El ecosistema Galaxy de Samsung, con el S25 Ultra a la cabeza, utiliza procesamiento asistido por IA para mejorar la calidad de imagen de su sensor de 200 megapíxeles. Por su parte, HONOR ha integrado más de 40 funciones de IA en su serie 400, enfocadas en fotografía de retrato y edición de video. Esta tendencia se extiende a las aplicaciones más populares; se reporta que WhatsApp está implementando nuevas funciones de IA para finales de 2025, buscando enriquecer la comunicación.

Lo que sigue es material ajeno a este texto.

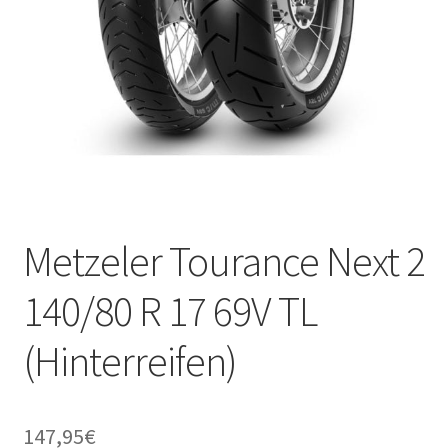
Metzeler Tourance Next 2
140/80 R 17 69V TL
(Hinterreifen)
147,95
€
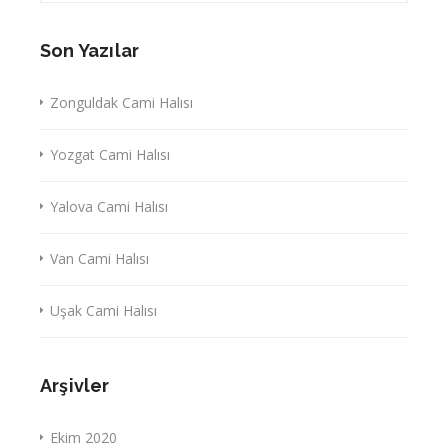
Son Yazılar
Zonguldak Cami Halısı
Yozgat Cami Halısı
Yalova Cami Halısı
Van Cami Halısı
Uşak Cami Halısı
Arşivler
Ekim 2020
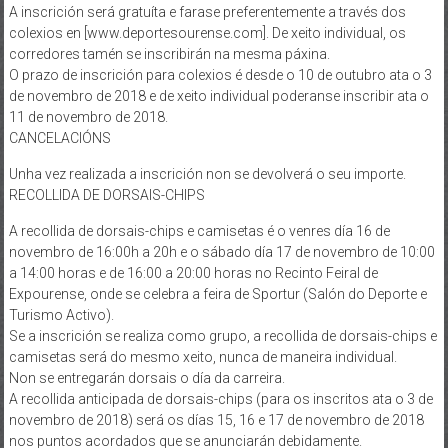
A inscrición será gratuíta e farase preferentemente a través dos
colexios en [www.deportesourense.com]. De xeito individual, os
corredores tamén se inscribirán na mesma páxina.
O prazo de inscrición para colexios é desde o 10 de outubro ata o 3
de novembro de 2018 e de xeito individual poderanse inscribir ata o
11 de novembro de 2018.
CANCELACIÓNS
Unha vez realizada a inscrición non se devolverá o seu importe.
RECOLLIDA DE DORSAIS-CHIPS
A recollida de dorsais-chips e camisetas é o venres día 16 de
novembro de 16:00h a 20h e o sábado día 17 de novembro de 10:00
a 14:00 horas e de 16:00 a 20:00 horas no Recinto Feiral de
Expourense, onde se celebra a feira de Sportur (Salón do Deporte e
Turismo Activo).
Se a inscrición se realiza como grupo, a recollida de dorsais-chips e
camisetas será do mesmo xeito, nunca de maneira individual.
Non se entregarán dorsais o día da carreira.
A recollida anticipada de dorsais-chips (para os inscritos ata o 3 de
novembro de 2018) será os días 15, 16 e 17 de novembro de 2018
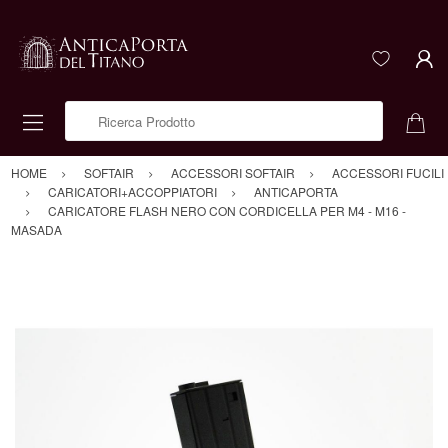
Ricerca Prodotto
HOME
SOFTAIR
ACCESSORI SOFTAIR
ACCESSORI FUCILI
CARICATORI+ACCOPPIATORI
ANTICAPORTA
CARICATORE FLASH NERO CON CORDICELLA PER M4 - M16 -
MASADA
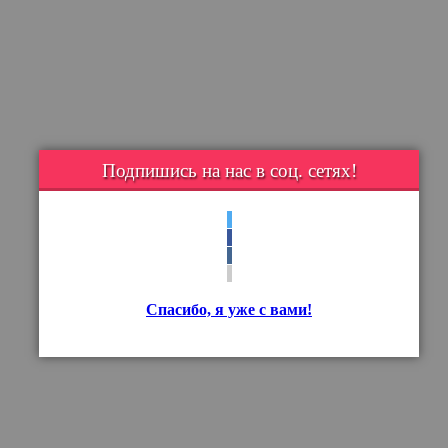
Подпишись на нас в соц. сетях!
Спасибо, я уже с вами!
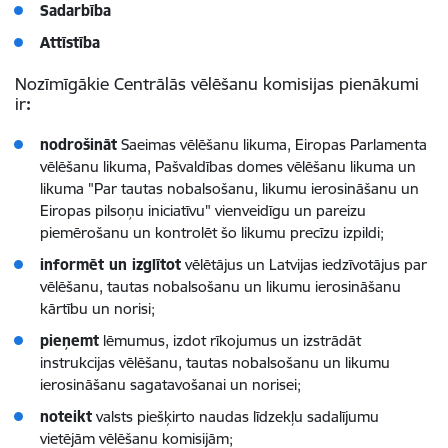
Sadarbība
Attīstība
Nozīmīgākie Centrālās vēlēšanu komisijas pienākumi
ir
:
nodrošināt
Saeimas vēlēšanu likuma, Eiropas Parlamenta
vēlēšanu likuma, Pašvaldības domes vēlēšanu likuma un
likuma "Par tautas nobalsošanu, likumu ierosināšanu un
Eiropas pilsoņu iniciatīvu" vienveidīgu un pareizu
piemērošanu un kontrolēt šo likumu precīzu izpildi;
informēt un izglītot
vēlētājus un Latvijas iedzīvotājus par
vēlēšanu, tautas nobalsošanu un likumu ierosināšanu
kārtību un norisi;
pieņemt
lēmumus, izdot rīkojumus un izstrādāt
instrukcijas vēlēšanu, tautas nobalsošanu un likumu
ierosināšanu sagatavošanai un norisei;
noteikt
valsts piešķirto naudas līdzekļu sadalījumu
vietējām vēlēšanu komisijām;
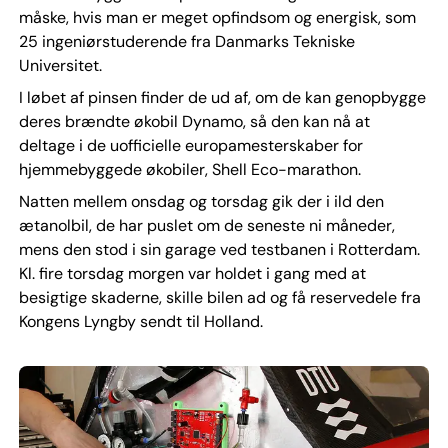
måske, hvis man er meget opfindsom og energisk, som
25 ingeniørstuderende fra Danmarks Tekniske
Universitet.
I løbet af pinsen finder de ud af, om de kan genopbygge
deres brændte økobil Dynamo, så den kan nå at
deltage i de uofficielle europamesterskaber for
hjemmebyggede økobiler, Shell Eco-marathon.
Natten mellem onsdag og torsdag gik der i ild den
ætanolbil, de har puslet om de seneste ni måneder,
mens den stod i sin garage ved testbanen i Rotterdam.
Kl. fire torsdag morgen var holdet i gang med at
besigtige skaderne, skille bilen ad og få reservedele fra
Kongens Lyngby sendt til Holland.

Sin embargo, esta proliferación de la IA también presenta un lado oscuro. La firma de ciberseguridad ESET advierte sobre el auge de la “IA ofensiva”, donde los ciberdelincuentes utilizan modelos generativos para crear ataques de phishing hiperpersonalizados y agentes autónomos capaces de ejecutar ciclos de ataque completos. Mario Micucci, investigador de ESET, señala que “la IA ya no solo acelera el trabajo del atacante: multiplica su alcance y reduce los requisitos técnicos para ingresar al ecosistema delictivo”. Este doble filo de la IA, como herramienta de innovación y como arma, define uno de los mayores desafíos para la industria y los usuarios en 2026, obligando a un equilibrio entre el aprovechamiento de sus beneficios y la mitigación de sus riesgos.